I was interested to read on Sky Sports the former England caretaker manager Peter Taylor’s ratings for England’s starting eleven in the recent friendly international versus France. A match England lost 3-2, in case anyone had forgotten.
Tom Heaton 6
Kieran Trippier 7
Ryan Bertrand 7
Phil Jones 8
Gary Cahill 7
John Stones 7
Raheem Sterling 7
Eric Dier 6
Alex Oxelade-Chamberlain 6
Dele Alli 7
Harry Kane 9
Not a number lower than 6; a pretty good scorecard I would suggest. If this had been my end of school report for the subjects I had taken that year, and these were the scores I had received from my teachers, I would be feeling pretty chuffed with myself.
English Literature 7
English Language 7
Religious Studies 7
Physical Education 9
I could imagine the headmaster’s summing up at the bottom of that report: “Well done, Blake, very good effort; lots of progress being made; keep up the good work!”
Does the England football team deserve similar praise?
It is something that I frequently notice when players are being rated after matches.
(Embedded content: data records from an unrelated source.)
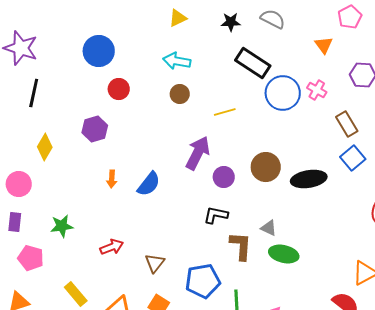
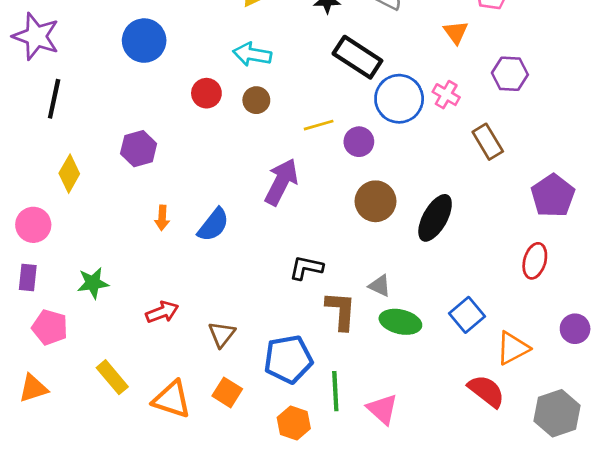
red circle: (119, 89) -> (206, 93), moved
blue square: (353, 158) -> (467, 315), moved
purple circle: (224, 177) -> (359, 142), moved
black ellipse: (309, 179) -> (435, 218), turned -52

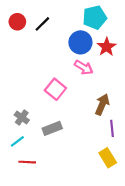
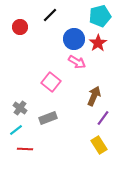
cyan pentagon: (95, 17) -> (100, 16), moved
red circle: (17, 22) -> (20, 27), moved
black line: (42, 24) -> (50, 15), moved
purple line: (112, 128) -> (103, 118), turned 42

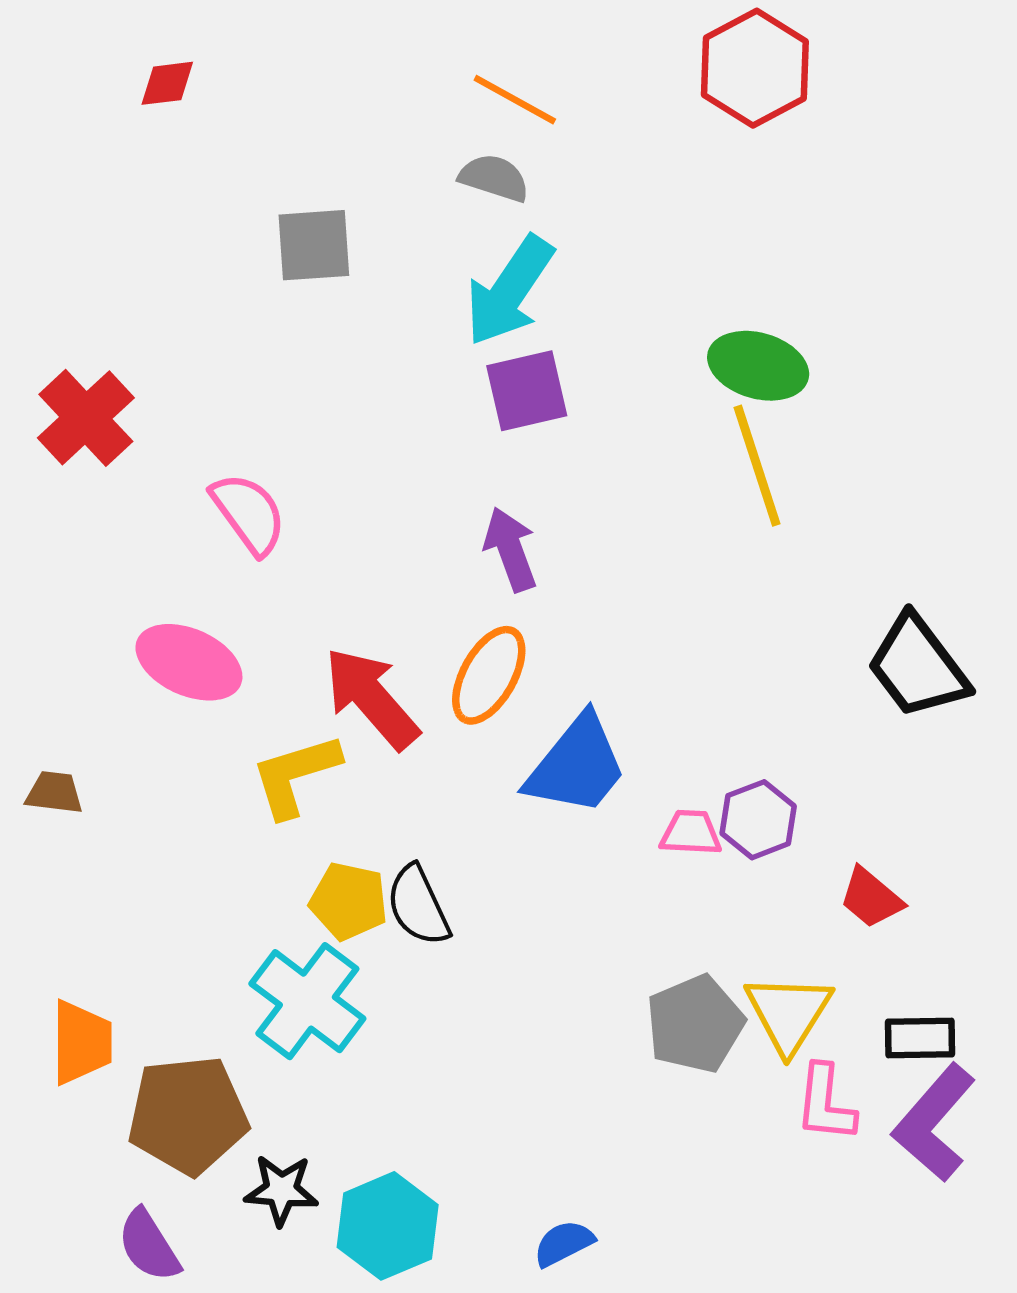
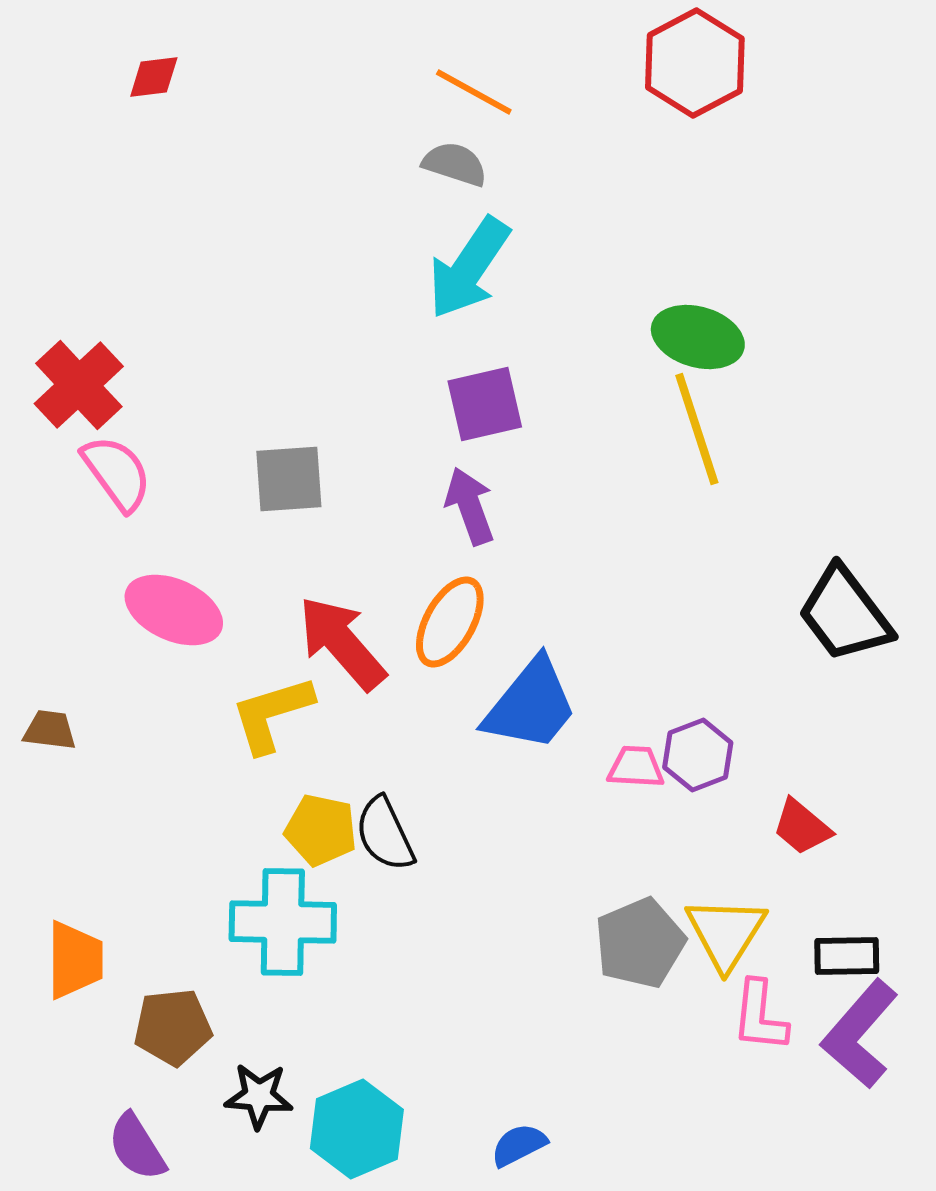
gray square: (314, 245) -> (289, 479), moved
purple square: (527, 391) -> (485, 404), moved
pink semicircle: (249, 513) -> (117, 473), moved
cyan cross: (307, 1001) -> (283, 922), turned -36
brown pentagon: (188, 1115) -> (173, 1027), size x0.7

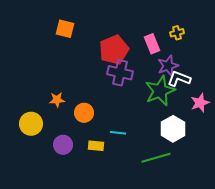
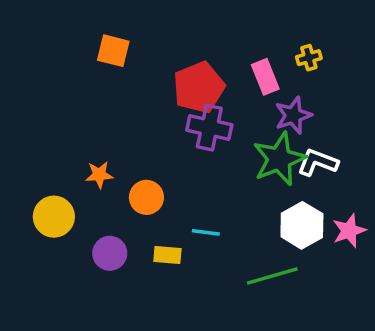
white L-shape: (179, 79) -> (318, 162), moved
pink star: (200, 103) -> (349, 231), moved

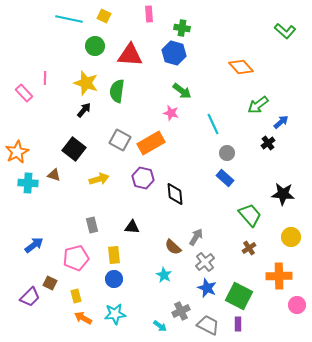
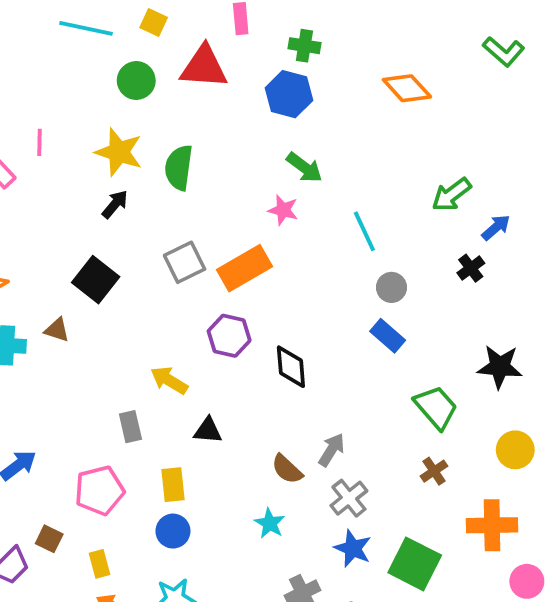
red triangle: (130, 55) -> (204, 67), moved
orange diamond: (241, 67) -> (407, 88), moved
gray square: (120, 140) -> (185, 262), turned 35
yellow arrow: (99, 179) -> (169, 380), moved, turned -132

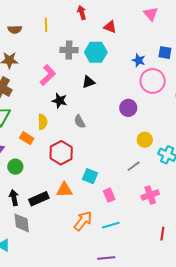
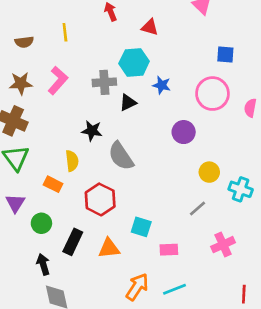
gray cross: (69, 50) -> (104, 82), moved
blue star: (139, 60) -> (162, 85), moved
pink L-shape: (48, 75) -> (58, 80), moved
gray semicircle: (80, 122) -> (121, 156), size x1.6
pink rectangle: (109, 195) -> (169, 250), turned -64
black rectangle: (39, 199) -> (73, 242), moved, turned -36

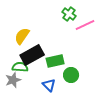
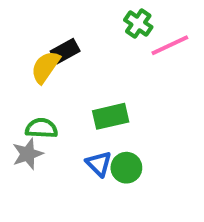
black rectangle: (32, 55) -> (65, 51), moved, size x0.6
green circle: (71, 75) -> (126, 168), moved

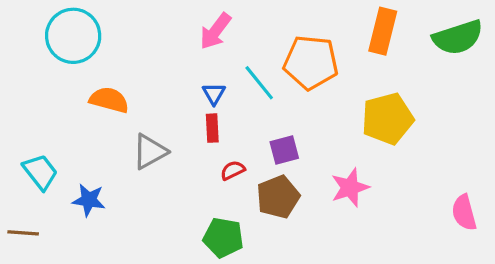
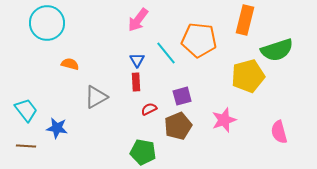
green semicircle: (458, 37) -> (277, 50), moved
orange semicircle: (109, 100) -> (70, 64), size x0.7
pink semicircle: (464, 213) -> (279, 132), moved
brown line: (23, 233) -> (26, 146), moved

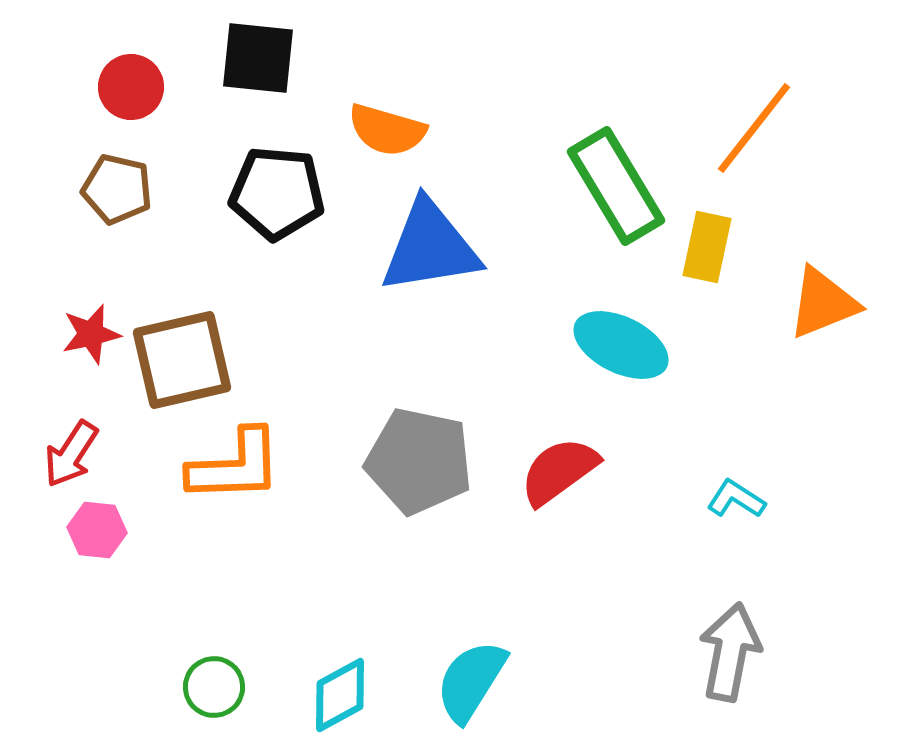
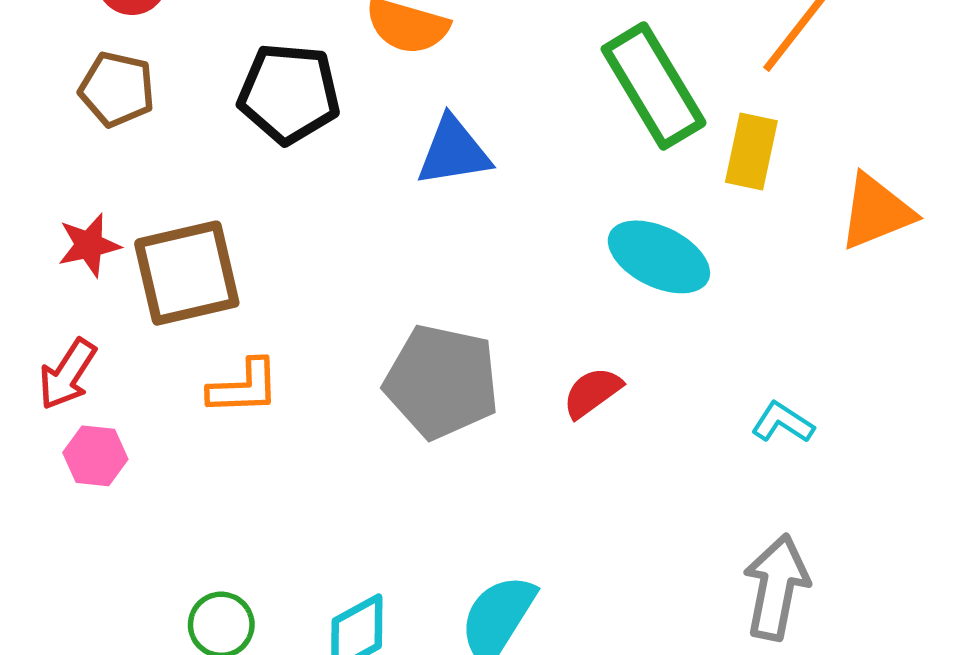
blue triangle: (430, 247) -> (454, 152), size x0.7
orange L-shape: (235, 466) -> (244, 387), size x0.7
red semicircle: (559, 471) -> (592, 392), size x0.7

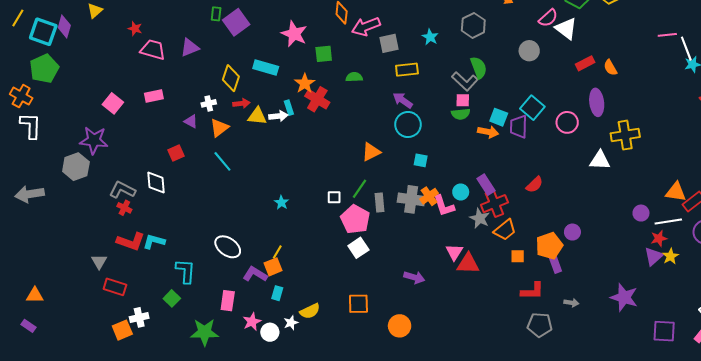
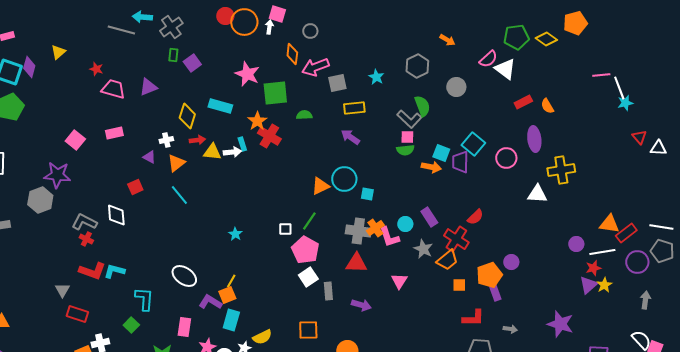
purple square: (236, 22) -> (192, 63), size x0.7
gray circle: (529, 51) -> (456, 87), moved
green square: (324, 54) -> (275, 93), size x1.5
cyan circle: (408, 125) -> (344, 179), moved
gray rectangle: (380, 203) -> (328, 291), moved
red cross: (494, 204) -> (456, 239), moved, turned -35
red triangle: (468, 264) -> (356, 263), moved
cyan rectangle: (277, 293) -> (231, 320), size x1.5

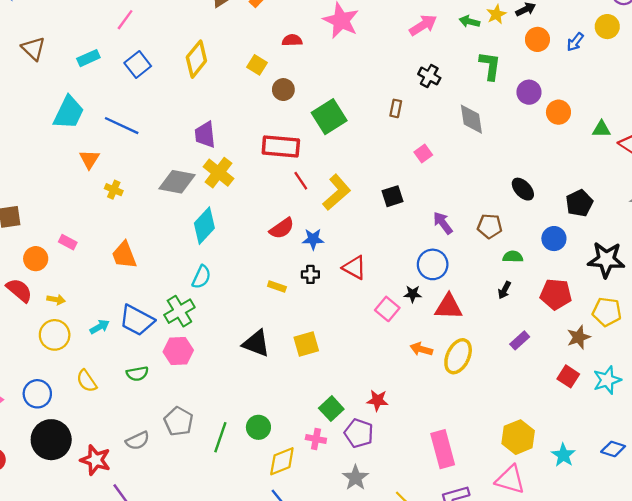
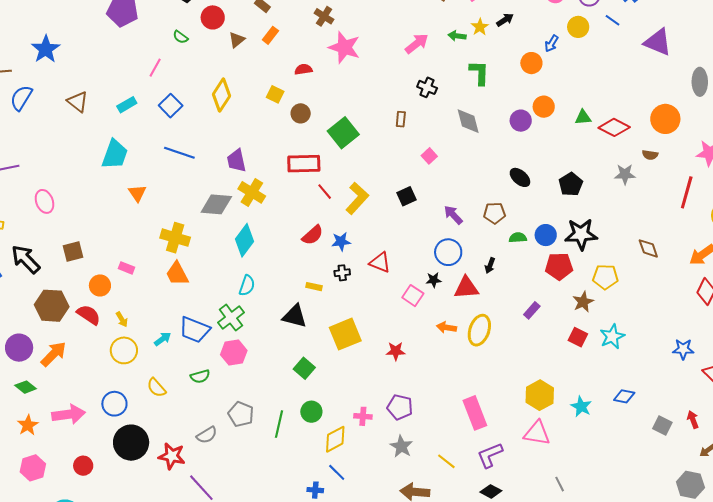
orange circle: (537, 39) -> (531, 63), moved
purple circle: (529, 92) -> (521, 121), moved
blue line: (122, 126) -> (179, 153), moved
yellow cross: (114, 190) -> (175, 238), moved, size x1.8
blue circle: (554, 239) -> (546, 235), moved
black star: (606, 260) -> (581, 234), moved
black arrow: (504, 290) -> (490, 266), moved
yellow arrow: (56, 300) -> (122, 319), turned 56
black triangle: (256, 343) -> (295, 316), moved
yellow square: (306, 344) -> (345, 334), size x1.4
red star: (377, 400) -> (396, 351), moved
green square: (331, 409) -> (304, 368), moved

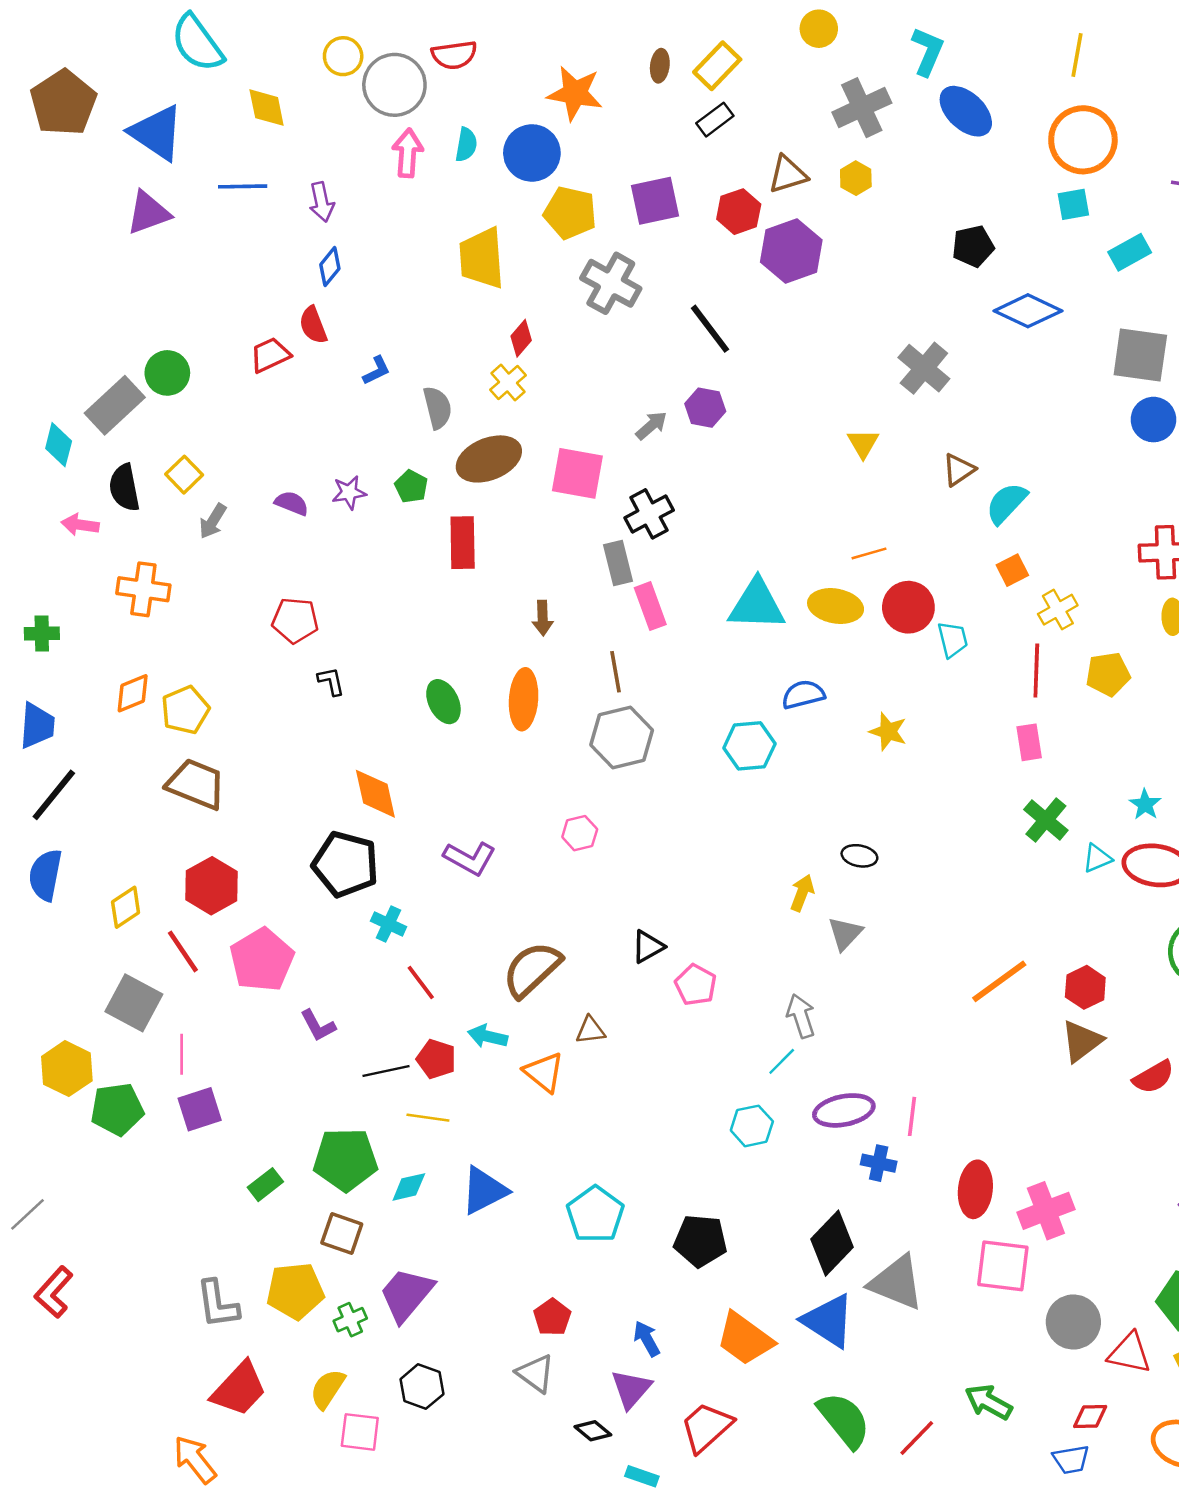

The write-up of their performance may frequently be damning––“Lost the ball far too many times; regularly caught out of position.”––but it will be followed up with a high score out of ten, which seems to bear no relation to the write-up, which has gone before.
Sky Sports’ assessment of the France versus England friendly would suggest that England had played well, both in defence and in attack; that there was no obvious sign of weakness in the team. I wonder if I was watching a different match?
Of course, I am making a critical assumption, which might be confusing matters. I am assuming that Sky Sports’ ratings are being marked out of 10. Perhaps this is not the case, and they are actually being marked out of 20.
Even then I think that some players’ ratings are overly generous.
© Donnie Blake
Donnie Blake thinks players’ ratings should tell it how it is.